Avant de renvoyer Agathe et dona Lavinia, elle avait prié cette dernière de lui envoyer Gracchus. Son idée était d’installer le jeune cocher sur un matelas dans le petit couloir qui reliait sa chambre à celle d’Agathe, mais, ignorant des affres où se débattait sa maîtresse, Gracchus était allé passer la soirée chez Rinaldo dont il était devenu l’ami et qui habitait une ferme aux confins du domaine. Force avait donc été à Marianne de se défendre seule contre la peur, cette peur qui, cent fois dans la journée, lui avait fait tendre la main vers la sonnette pour demander une voiture. Sa volonté avait été la plus forte, mais, maintenant, il lui fallait passer une nuit qui lui semblait pleine de dangers. Les quelques heures la séparant du retour du soleil allaient durer une éternité.
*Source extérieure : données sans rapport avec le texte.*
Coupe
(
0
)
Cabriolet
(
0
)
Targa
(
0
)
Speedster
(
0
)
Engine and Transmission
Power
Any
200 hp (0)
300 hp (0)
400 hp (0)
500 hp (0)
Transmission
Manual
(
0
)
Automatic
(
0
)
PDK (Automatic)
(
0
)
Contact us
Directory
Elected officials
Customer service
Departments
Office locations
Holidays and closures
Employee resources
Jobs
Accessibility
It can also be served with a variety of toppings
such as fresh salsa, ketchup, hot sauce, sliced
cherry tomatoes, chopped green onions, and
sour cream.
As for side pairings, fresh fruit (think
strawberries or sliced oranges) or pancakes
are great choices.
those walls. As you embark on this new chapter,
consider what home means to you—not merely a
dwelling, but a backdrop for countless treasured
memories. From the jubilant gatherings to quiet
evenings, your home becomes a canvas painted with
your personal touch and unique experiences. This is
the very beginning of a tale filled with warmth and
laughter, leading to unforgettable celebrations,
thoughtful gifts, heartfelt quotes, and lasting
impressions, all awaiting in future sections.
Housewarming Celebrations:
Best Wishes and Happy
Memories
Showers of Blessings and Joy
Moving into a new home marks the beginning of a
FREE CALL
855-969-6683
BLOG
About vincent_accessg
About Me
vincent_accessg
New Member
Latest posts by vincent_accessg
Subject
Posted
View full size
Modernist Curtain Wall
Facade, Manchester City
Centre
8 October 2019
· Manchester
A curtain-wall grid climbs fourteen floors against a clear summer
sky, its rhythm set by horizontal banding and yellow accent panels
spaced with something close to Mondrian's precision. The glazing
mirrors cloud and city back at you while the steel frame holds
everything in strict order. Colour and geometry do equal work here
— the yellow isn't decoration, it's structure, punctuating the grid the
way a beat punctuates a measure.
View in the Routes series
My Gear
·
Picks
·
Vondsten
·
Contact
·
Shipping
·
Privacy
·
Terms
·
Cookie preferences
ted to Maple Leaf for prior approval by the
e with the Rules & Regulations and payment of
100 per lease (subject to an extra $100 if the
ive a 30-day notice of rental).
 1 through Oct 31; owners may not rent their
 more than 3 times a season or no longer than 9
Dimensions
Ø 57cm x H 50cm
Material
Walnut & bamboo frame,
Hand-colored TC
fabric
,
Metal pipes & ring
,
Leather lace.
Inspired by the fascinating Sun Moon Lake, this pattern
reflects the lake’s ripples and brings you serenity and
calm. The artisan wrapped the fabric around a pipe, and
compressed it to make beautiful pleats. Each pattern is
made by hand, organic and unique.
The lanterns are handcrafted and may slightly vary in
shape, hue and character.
« Le mieux serait de dormir, de dormir profondément, s’était-elle dit, ainsi je ne serais pas tentée de retourner à la clairière... »

Dans ce but, elle avait demandé à dona Lavinia de lui préparer la tisane qui lui avait si bien réussi le premier soir, mais, au moment de la boire, elle l’avait reposée sur sa table de chevet sans y toucher. Si elle allait dormir d’un sommeil trop profond pour ne pas même entendre la chute des objets disposés contre le panneau, au cas où ?... Non, même si cette nuit devait être un pénible cauchemar, il lui fallait la subir tout entière et avec le plus de lucidité possible.

Avec un soupir découragé, elle disposa ses deux pistolets auprès du lit, prit un livre, s’étendit et essaya de lire. C’était une œuvre de M. de Chateaubriand, un roman fort émouvant traitant des amours de deux jeunes indiens, Chactas et Atala. Jusque-là, Marianne y avait pris grand plaisir mais, ce soir, son esprit n’y était pas. Il vagabondait bien loin des rives du Meschacebé, autour de cette clairière où il allait se passer Dieu seul savait quoi. Peu à peu revenait en elle, insinuante et perfide, la vieille curiosité. Finalement, Marianne jeta son livre.

— Ce n’est pas possible ! dit-elle tout haut. Si cela dure je vais devenir folle.

Et, tendant le bras, elle saisit la sonnette qui la reliait à la chambre d’Agathe et tira. Elle comptait demander à la jeune fille de venir passer cette nuit avec elle. A deux, elle se sentirait plus forte pour lutter aussi bien contre la terreur que contre son désir de savoir et Agathe, elle-même, toujours si effrayée, serait enchantée de rester près de sa maîtresse. Mais Marianne eut beau attendre, sonner et résonner, rien ne vint.

Pensant que, peut-être, la jeune fille avait pris la mixture de dona Lavinia, elle se leva, s’enveloppa d’un saut de lit de batiste, glissa ses pieds dans ses pantoufles et se dirigea vers la chambre d’Agathe. Elle frappa doucement à la porte sous laquelle il y avait de la lumière et, n’obtenant pas de réponse, tourna le bouton et ouvrit. La chambre était vide.